Jeanne (Emilie Dequenne) est jeune, belle, a une vie de famille calme. Sa mère (Catherine Deneuve- parfaite comme toujours) l’aide pour trouver un emploi. Pourtant, un jour, la jeune fille fait croire à une agression antisémite. L’affaire, inspirée d’un fait réel ayant fait grand bruit en 2004, est ici prétexte à une étude de cas d’une jeunesse en mal d’identité. Téchiné ne concentre pas son film sur le mensonge, mais imagine une vie, des circonstances à tout ce chahut. Une mère omniprésente, un amour déçut, des difficultés à trouver un emploi. Jeanne est mal à l’aise, elle roule sans compter le long des quais de Seine. Mais le réalisateur ne fait pas de liens de causalités directes. Il ne lance que des pistes, au spectateur de l’apprécier le plus juste jugement.
Le cinéma de Téchiné s’est toujours appuyé sur le naturel de ses acteurs, de montrer à nue (au sens comme propre et figuré) les émotions. Tout en plan serré, la caméra offre une intimité sans égale. Pour preuve cette magnifique scène de rapprochement par webcam entre Jeanne et Franck (Nicolas Duvauchelle). Et puis, il y a ce passage d’automutilation où tous les gestes semblent dépourvus d’une quelconque volonté mais est juste guidée par un mouvement mécanique. A ce moment, Téchiné brise en deux plans toutes les théories que l’on pouvait fomenter sur ce mensonge. Le réalisateur nous balade.
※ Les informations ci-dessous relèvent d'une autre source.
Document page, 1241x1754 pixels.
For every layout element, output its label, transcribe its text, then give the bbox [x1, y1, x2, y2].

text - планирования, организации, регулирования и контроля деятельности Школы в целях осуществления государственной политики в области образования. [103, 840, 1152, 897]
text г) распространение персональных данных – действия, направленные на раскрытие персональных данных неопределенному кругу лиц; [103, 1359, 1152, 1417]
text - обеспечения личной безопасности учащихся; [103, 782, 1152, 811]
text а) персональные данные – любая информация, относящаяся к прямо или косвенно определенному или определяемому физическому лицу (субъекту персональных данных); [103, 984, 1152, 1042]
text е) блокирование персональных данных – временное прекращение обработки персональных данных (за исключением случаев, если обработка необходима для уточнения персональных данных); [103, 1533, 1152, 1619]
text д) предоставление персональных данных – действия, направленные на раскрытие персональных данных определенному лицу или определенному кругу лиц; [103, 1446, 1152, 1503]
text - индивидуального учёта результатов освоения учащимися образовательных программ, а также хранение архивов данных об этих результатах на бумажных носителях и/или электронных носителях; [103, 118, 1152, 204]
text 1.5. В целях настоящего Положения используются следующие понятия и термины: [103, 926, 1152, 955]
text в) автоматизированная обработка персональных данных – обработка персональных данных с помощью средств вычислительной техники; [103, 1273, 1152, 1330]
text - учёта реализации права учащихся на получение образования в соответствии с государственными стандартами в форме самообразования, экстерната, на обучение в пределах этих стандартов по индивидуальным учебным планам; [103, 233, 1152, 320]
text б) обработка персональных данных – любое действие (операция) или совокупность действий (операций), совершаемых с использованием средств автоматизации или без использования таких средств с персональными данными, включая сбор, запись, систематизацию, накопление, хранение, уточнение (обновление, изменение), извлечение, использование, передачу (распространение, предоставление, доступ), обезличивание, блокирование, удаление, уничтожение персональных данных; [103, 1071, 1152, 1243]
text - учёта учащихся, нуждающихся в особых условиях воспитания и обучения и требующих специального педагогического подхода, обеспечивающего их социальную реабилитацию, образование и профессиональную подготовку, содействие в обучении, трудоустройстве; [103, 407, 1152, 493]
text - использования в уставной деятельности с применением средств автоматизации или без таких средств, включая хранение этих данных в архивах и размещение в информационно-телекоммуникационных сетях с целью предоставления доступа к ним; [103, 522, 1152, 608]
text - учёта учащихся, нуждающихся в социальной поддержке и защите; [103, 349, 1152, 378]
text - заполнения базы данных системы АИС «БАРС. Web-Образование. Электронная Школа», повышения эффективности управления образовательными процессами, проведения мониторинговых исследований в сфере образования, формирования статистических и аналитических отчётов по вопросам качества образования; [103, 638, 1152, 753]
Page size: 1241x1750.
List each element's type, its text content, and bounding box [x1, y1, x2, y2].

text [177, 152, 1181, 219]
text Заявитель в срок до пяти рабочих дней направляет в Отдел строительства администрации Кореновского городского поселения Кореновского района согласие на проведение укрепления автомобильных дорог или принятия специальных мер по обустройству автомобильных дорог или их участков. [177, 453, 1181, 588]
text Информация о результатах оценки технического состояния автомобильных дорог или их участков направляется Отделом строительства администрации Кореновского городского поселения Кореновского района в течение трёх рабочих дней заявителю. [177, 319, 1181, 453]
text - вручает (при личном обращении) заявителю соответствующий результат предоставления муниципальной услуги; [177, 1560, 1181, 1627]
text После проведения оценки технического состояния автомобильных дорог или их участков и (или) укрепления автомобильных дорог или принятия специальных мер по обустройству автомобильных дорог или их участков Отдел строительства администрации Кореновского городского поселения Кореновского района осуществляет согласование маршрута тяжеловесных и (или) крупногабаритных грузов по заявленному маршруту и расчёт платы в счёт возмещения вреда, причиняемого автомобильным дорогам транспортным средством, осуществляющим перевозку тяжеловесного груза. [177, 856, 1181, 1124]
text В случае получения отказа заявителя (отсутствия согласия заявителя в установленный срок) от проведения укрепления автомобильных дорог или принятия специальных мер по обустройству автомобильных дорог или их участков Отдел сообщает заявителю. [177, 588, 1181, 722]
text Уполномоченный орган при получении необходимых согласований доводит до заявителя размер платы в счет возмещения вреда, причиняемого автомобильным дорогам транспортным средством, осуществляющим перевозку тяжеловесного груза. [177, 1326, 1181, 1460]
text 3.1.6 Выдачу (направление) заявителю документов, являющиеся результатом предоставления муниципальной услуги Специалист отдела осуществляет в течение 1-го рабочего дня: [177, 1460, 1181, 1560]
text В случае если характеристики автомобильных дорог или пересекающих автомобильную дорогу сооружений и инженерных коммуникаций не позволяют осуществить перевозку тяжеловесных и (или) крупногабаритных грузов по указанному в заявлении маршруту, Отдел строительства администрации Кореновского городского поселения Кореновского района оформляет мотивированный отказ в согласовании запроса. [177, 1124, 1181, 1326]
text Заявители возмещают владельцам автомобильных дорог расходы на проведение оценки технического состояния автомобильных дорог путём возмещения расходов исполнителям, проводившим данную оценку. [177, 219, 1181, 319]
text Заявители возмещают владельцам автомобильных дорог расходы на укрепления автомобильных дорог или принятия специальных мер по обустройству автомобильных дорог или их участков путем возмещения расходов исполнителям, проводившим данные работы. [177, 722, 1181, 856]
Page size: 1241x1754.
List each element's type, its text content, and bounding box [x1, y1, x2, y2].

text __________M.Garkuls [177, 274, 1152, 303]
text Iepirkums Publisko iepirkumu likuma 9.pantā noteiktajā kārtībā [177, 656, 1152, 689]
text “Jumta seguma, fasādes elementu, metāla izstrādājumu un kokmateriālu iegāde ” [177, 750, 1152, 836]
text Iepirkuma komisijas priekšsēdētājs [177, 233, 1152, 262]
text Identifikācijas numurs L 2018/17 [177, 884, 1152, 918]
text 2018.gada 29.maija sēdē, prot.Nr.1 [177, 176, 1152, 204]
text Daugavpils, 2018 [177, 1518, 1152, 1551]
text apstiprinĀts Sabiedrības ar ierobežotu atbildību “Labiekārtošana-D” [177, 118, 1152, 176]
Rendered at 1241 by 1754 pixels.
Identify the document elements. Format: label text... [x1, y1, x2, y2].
Il cherche plutôt à dénoncer la tournure démesurée des évènements. Car, si la jeune fille a menti, ce sont surtout les médias, la police et les politiques qui ont monté cette affaire en relayant des informations avant même de prendre le soin de les vérifier. Les seconds rôles servent alors d’alibi, parfois un peu bancal, pour étayer ce point de vue. Michel Blanc et Matthieu Demy, respectivement père et fils Bleistein, juifs peu croyants n’en sont pas moins militants. Bleinstein est de loin lié à la famille de Jeanne et cette affaire. Ils servent à illustrer une sorte de défenseur de la judaïcité libre, sans préjugée, dégagée du traumatisme de la Shoah, anti-communautaire, et défendant des idéaux des plus républicains. Ce mélange des gens pourraient être gênant, il ne l’est pourtant pas. Tout se tient relativement bien et La fille du RER arrive à nous emmener là où il veut, tout en laissant sa part de mystère. Le spectateur seul juge : une position inconfortable pour le citoyen que l’on est.